◆ Prompt ◆
Retype the listing from the line with "state / province: Iowa" to the line with "state / province: Texas", keeping every line unchanged and including both of those lines.

── Supplied material

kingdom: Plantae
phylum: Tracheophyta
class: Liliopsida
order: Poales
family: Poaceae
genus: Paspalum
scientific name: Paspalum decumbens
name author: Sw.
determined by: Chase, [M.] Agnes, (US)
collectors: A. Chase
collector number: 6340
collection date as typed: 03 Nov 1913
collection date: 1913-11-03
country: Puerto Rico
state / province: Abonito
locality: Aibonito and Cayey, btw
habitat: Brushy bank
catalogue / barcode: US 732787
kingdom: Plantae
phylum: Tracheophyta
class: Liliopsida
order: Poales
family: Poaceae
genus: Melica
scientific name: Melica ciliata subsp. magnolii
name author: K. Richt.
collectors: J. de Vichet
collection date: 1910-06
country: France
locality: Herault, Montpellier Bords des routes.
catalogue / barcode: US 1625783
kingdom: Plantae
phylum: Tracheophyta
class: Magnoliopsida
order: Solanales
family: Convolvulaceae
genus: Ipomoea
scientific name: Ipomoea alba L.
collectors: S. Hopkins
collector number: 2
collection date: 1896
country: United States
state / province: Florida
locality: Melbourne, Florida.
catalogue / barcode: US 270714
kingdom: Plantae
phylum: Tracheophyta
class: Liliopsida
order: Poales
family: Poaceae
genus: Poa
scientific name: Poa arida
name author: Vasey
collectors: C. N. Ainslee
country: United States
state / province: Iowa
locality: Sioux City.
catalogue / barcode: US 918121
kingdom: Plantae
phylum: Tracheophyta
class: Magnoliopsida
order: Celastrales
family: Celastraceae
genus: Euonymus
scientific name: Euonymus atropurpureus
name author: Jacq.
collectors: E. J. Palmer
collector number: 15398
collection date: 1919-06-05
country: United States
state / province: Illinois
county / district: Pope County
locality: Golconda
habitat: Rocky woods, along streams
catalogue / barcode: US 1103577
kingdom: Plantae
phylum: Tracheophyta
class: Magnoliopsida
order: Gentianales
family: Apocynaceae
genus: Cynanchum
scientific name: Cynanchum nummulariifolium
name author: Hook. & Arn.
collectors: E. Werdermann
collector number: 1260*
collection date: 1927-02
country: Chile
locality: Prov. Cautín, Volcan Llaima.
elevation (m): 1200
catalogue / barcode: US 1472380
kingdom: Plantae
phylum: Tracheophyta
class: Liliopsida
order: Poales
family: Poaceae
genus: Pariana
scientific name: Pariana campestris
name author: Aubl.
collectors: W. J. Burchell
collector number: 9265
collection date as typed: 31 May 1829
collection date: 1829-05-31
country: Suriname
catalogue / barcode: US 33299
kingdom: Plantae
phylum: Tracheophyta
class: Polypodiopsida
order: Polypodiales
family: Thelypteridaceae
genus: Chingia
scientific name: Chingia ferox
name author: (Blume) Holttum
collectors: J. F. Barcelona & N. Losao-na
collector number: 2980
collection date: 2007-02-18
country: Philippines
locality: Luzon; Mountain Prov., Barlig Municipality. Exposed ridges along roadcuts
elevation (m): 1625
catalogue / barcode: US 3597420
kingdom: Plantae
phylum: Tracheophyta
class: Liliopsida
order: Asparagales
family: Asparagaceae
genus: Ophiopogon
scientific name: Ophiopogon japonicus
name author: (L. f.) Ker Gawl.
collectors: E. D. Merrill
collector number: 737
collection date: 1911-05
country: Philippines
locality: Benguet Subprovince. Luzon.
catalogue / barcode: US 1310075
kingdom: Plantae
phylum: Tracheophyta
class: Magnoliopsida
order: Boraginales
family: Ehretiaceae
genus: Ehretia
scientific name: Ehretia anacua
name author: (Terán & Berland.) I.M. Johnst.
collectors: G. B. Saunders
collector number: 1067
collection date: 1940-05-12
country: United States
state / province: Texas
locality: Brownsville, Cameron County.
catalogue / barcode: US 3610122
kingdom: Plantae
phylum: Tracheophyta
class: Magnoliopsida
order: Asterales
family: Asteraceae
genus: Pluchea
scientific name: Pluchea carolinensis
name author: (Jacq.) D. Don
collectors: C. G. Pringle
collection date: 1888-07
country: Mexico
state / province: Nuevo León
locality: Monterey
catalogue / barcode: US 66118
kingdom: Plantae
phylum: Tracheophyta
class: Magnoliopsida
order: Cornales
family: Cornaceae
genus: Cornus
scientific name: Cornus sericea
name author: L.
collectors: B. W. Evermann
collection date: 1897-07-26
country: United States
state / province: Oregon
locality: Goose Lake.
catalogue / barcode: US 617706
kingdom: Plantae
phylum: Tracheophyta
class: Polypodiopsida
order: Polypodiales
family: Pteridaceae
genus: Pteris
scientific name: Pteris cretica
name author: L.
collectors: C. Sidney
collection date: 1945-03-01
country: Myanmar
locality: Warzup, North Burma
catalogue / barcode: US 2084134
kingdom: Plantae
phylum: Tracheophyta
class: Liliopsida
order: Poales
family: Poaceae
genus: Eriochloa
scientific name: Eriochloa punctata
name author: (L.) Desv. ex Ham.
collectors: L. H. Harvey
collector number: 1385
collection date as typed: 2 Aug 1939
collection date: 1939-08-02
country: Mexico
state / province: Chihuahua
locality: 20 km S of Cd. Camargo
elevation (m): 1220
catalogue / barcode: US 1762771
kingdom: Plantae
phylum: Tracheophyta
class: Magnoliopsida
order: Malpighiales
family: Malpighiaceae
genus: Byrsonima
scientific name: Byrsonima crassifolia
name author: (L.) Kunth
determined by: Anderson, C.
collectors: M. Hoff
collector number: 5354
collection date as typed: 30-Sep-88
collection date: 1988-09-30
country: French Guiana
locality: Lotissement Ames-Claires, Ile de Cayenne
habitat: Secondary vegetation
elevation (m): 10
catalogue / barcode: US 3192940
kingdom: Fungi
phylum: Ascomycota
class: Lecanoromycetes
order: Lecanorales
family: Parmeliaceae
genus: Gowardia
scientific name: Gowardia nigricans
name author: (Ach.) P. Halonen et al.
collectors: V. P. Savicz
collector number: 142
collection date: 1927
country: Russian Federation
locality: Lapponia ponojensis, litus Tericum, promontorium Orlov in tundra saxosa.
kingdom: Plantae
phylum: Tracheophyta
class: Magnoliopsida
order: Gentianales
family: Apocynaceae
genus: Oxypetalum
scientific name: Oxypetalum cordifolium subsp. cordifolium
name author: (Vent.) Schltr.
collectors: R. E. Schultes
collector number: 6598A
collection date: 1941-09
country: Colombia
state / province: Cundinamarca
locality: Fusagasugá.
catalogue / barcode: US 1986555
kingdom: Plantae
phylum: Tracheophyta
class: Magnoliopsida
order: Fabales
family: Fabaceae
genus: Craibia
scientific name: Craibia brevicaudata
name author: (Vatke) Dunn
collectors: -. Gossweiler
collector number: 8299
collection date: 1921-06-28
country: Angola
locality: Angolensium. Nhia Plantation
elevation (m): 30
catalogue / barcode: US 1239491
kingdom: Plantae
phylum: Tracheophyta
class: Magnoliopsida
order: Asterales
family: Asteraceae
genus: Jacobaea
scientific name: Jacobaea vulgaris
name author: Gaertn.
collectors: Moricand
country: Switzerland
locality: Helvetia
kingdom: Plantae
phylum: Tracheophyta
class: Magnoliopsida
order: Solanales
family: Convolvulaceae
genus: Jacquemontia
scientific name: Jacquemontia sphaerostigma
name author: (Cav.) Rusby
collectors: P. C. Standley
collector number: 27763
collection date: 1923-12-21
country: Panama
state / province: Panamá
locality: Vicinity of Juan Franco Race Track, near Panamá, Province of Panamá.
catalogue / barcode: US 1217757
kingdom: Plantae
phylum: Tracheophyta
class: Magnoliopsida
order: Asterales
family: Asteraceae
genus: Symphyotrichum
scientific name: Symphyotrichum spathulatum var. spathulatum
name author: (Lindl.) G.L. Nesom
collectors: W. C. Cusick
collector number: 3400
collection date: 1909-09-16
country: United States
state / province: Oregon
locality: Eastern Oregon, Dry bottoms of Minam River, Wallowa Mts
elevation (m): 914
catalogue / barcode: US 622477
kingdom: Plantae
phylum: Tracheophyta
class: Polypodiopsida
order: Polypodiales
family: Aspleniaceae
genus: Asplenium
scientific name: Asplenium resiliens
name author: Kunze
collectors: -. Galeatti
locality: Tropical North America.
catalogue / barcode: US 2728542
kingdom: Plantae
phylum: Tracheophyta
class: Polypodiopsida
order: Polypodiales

────

◆ Finished exercise ◆
state / province: Iowa
locality: Sioux City.
catalogue / barcode: US 918121
kingdom: Plantae
phylum: Tracheophyta
class: Magnoliopsida
order: Celastrales
family: Celastraceae
genus: Euonymus
scientific name: Euonymus atropurpureus
name author: Jacq.
collectors: E. J. Palmer
collector number: 15398
collection date: 1919-06-05
country: United States
state / province: Illinois
county / district: Pope County
locality: Golconda
habitat: Rocky woods, along streams
catalogue / barcode: US 1103577
kingdom: Plantae
phylum: Tracheophyta
class: Magnoliopsida
order: Gentianales
family: Apocynaceae
genus: Cynanchum
scientific name: Cynanchum nummulariifolium
name author: Hook. & Arn.
collectors: E. Werdermann
collector number: 1260*
collection date: 1927-02
country: Chile
locality: Prov. Cautín, Volcan Llaima.
elevation (m): 1200
catalogue / barcode: US 1472380
kingdom: Plantae
phylum: Tracheophyta
class: Liliopsida
order: Poales
family: Poaceae
genus: Pariana
scientific name: Pariana campestris
name author: Aubl.
collectors: W. J. Burchell
collector number: 9265
collection date as typed: 31 May 1829
collection date: 1829-05-31
country: Suriname
catalogue / barcode: US 33299
kingdom: Plantae
phylum: Tracheophyta
class: Polypodiopsida
order: Polypodiales
family: Thelypteridaceae
genus: Chingia
scientific name: Chingia ferox
name author: (Blume) Holttum
collectors: J. F. Barcelona & N. Losao-na
collector number: 2980
collection date: 2007-02-18
country: Philippines
locality: Luzon; Mountain Prov., Barlig Municipality. Exposed ridges along roadcuts
elevation (m): 1625
catalogue / barcode: US 3597420
kingdom: Plantae
phylum: Tracheophyta
class: Liliopsida
order: Asparagales
family: Asparagaceae
genus: Ophiopogon
scientific name: Ophiopogon japonicus
name author: (L. f.) Ker Gawl.
collectors: E. D. Merrill
collector number: 737
collection date: 1911-05
country: Philippines
locality: Benguet Subprovince. Luzon.
catalogue / barcode: US 1310075
kingdom: Plantae
phylum: Tracheophyta
class: Magnoliopsida
order: Boraginales
family: Ehretiaceae
genus: Ehretia
scientific name: Ehretia anacua
name author: (Terán & Berland.) I.M. Johnst.
collectors: G. B. Saunders
collector number: 1067
collection date: 1940-05-12
country: United States
state / province: Texas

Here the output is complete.